A federal court may exercise personal jurisdiction over a non-resident defendant if: (1) the long-arm statute of the forum state allows the exercise of personal jurisdiction over the defendant; and (2) the exercise of personal jurisdiction over that defendant is consistent with Fourteenth Amendment to the United States Constitution. Mullins v. TestAmerica, Inc., 564 F.3d 386, 398 (5th Cir. 2009). The two-part jurisdictional inquiry collapses into a single step in this forum because the Texas long-arm statute extends to the limits of federal due process. Tex. Civ. Prac. & Rem. Code § 17.042; Johnston, 523 F.3d at 609; Schlobohm v. Schapiro, 784 S.W.2d 355, 357 (Tex. 1990). To meet the requirements of due process, the plaintiff must demonstrate: (1) that the non-resident purposely availed himself of the benefits of the forum state by establishing minimum contacts with the state; and (2) that the exercise of jurisdiction does not offend traditional notions of fair play and substantial justice. Mullins, 564 F.3d at 398.

"Minimum contacts" can give rise to either specific personal jurisdiction or general personal jurisdiction. Lewis v. Fresne, 252 F.3d 352, 358 (5th Cir. 2001). "[A] court may assert general jurisdiction over foreign (sister-state or foreign-country) corporations to hear any and all claims against them when their affiliations with the State are so 'continuous and systematic' as to render them essentially at home in the forum State." Goodyear Dunlop Tires Operations, S.A. v. Brown, 564 U.S. 915, 919, 131 S.Ct. 2846, 180 L.Ed.2d 796 (2011). Vortex has made no assertion that the Court has general jurisdiction over Defendants.

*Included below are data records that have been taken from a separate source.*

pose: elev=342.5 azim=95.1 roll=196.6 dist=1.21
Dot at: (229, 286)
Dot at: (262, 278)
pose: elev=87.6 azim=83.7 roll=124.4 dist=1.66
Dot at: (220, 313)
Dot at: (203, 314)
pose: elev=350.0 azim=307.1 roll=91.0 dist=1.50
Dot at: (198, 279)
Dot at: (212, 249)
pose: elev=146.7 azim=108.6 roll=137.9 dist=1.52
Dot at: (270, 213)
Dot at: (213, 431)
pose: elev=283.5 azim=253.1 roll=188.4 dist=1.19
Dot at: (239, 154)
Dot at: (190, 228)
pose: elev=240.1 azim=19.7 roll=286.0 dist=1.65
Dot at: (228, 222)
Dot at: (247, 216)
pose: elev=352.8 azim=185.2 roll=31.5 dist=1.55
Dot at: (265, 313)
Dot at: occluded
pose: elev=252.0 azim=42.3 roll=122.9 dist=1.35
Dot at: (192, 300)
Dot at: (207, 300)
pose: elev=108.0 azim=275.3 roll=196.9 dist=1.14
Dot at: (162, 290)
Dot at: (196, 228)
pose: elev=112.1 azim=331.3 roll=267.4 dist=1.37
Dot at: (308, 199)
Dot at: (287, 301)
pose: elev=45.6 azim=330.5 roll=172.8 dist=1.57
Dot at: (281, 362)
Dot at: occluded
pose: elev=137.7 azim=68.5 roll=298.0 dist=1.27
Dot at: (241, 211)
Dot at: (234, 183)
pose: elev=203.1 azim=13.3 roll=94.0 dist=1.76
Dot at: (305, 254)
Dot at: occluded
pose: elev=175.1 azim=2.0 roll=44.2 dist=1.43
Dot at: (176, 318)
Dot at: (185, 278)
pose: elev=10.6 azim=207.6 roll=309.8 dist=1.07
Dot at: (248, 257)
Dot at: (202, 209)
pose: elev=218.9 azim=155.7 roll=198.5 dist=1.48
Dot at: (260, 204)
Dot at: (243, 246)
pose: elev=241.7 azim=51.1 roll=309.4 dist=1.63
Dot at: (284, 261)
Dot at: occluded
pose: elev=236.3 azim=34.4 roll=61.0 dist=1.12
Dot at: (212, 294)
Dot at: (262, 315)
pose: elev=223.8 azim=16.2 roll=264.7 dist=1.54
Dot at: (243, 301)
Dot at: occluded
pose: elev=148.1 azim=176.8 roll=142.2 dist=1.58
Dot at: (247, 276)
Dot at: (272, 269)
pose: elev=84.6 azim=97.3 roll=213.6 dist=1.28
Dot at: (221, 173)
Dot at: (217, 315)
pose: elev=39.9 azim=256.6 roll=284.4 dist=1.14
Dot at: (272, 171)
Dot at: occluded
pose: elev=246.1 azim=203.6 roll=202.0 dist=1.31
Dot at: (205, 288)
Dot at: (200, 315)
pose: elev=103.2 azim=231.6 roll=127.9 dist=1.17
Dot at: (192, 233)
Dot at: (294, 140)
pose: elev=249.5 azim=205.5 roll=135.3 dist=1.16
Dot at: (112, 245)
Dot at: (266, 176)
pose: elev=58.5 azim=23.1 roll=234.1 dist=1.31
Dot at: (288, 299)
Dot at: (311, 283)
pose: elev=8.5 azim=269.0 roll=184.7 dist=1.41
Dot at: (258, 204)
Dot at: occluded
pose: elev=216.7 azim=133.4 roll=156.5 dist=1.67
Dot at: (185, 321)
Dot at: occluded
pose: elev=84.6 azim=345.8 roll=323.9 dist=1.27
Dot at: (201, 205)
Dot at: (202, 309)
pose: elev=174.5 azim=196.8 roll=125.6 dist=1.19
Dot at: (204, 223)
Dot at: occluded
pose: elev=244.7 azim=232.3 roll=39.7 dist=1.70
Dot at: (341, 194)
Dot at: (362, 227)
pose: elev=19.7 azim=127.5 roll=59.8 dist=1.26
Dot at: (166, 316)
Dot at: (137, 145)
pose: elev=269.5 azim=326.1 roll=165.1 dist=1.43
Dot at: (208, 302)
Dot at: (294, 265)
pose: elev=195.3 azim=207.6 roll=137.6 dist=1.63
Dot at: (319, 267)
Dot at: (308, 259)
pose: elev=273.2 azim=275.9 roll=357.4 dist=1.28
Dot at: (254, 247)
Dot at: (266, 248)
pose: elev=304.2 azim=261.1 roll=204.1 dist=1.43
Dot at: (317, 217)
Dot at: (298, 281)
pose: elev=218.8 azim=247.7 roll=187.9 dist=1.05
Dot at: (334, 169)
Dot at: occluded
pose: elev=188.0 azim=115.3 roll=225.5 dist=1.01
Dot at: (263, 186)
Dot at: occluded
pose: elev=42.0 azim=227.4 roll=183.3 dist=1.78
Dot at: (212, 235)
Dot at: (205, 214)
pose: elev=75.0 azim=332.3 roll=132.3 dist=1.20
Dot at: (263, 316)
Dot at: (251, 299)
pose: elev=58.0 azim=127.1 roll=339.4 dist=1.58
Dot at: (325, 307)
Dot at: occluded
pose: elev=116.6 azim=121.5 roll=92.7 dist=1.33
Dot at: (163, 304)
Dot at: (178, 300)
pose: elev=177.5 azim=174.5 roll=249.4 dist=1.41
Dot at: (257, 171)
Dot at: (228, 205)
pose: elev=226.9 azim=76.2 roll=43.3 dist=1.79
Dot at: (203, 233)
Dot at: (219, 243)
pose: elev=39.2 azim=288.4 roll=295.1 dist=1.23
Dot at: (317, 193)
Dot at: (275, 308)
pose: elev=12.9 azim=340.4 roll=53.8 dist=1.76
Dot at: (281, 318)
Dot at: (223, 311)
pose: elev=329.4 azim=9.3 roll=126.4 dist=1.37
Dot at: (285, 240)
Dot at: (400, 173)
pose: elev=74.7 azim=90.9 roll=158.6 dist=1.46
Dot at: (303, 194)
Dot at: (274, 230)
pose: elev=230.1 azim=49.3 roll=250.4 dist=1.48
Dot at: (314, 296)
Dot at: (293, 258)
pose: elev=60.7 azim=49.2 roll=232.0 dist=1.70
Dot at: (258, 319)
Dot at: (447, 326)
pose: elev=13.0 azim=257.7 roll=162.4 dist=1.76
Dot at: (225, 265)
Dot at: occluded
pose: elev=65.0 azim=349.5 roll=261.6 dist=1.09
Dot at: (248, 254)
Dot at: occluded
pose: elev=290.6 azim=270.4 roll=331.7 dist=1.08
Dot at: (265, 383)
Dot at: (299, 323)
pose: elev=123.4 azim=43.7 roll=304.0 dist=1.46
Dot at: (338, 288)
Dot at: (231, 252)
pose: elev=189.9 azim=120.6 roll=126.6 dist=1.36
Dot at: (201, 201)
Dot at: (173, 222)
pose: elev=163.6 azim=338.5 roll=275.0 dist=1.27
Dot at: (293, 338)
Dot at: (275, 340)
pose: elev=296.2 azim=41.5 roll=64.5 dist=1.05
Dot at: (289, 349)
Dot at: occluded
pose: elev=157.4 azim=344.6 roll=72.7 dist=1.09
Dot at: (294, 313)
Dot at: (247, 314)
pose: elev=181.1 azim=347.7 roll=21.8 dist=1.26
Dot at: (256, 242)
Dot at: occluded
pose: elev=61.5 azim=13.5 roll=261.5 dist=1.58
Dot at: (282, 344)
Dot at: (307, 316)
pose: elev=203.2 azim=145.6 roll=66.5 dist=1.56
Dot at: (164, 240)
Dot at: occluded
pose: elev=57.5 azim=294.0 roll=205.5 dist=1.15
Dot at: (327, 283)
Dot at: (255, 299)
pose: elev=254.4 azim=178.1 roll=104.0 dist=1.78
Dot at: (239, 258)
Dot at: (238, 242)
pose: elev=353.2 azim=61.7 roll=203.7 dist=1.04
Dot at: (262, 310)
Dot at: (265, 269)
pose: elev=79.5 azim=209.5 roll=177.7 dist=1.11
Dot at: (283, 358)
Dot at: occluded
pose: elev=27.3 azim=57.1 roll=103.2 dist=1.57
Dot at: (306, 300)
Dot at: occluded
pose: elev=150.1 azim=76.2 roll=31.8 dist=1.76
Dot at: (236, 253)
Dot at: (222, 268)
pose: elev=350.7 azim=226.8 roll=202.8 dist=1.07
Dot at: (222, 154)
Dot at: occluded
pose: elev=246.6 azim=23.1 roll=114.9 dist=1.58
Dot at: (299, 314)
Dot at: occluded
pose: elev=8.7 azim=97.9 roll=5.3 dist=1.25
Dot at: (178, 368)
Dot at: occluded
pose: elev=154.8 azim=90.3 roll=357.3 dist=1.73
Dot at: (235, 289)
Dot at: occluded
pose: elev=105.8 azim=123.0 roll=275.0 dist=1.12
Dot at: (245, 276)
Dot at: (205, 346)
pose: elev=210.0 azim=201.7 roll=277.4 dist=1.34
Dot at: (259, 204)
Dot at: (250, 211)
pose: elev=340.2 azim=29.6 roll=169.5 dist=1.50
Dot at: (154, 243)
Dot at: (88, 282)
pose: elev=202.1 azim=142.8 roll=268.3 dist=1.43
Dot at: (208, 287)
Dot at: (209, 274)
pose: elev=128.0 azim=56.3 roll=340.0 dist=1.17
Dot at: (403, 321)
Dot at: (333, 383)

The court "may exercise 'specific' jurisdiction in a suit arising out of or related to the defendant's contacts with the forum." Luv N' care, Ltd. v. Insta-Mix, Inc., 438 F.3d 465, 469 (5th Cir. 2006). The Fifth Circuit has articulated a three-step analysis for determining whether specific jurisdiction exists: "(1) whether the defendant has minimum contacts with the forum state, i.e., whether it purposely directed its activities toward the forum state or purposefully availed itself of the privileges of conducting activities there; (2) whether the plaintiff's cause of action arises out of or results from the defendant's forum-related contacts; and (3) whether the exercise of personal jurisdiction is fair and reasonable." McFadin v. Gerber, 587 F.3d 753, 759 (5th Cir. 2009). The touchstone of the minimum contacts inquiry is whether the defendant's conduct shows that it "reasonably anticipates being hauled into court" in the forum state. Id.

III. Analysis

Amex argues that the Defendants should be dismissed for lack of personal jurisdiction. (Doc. No. 3 at 11). Amex contends that Vortex filed this lawsuit against Amex in Texas, despite the fact that each of the Defendants are foreign entities that do not do business in Texas, have no operations or personnel in Texas, and have no connections with Texas. (Id. at 6). As discussed previously, Amex Sanivar Holding AG and Amex Sanivar AG are Swiss companies headquartered in Switzerland, while Amex Sanivar GmbH is a German company headquartered in Germany. (Id. at 9). Defendants do business in Europe. (Id.).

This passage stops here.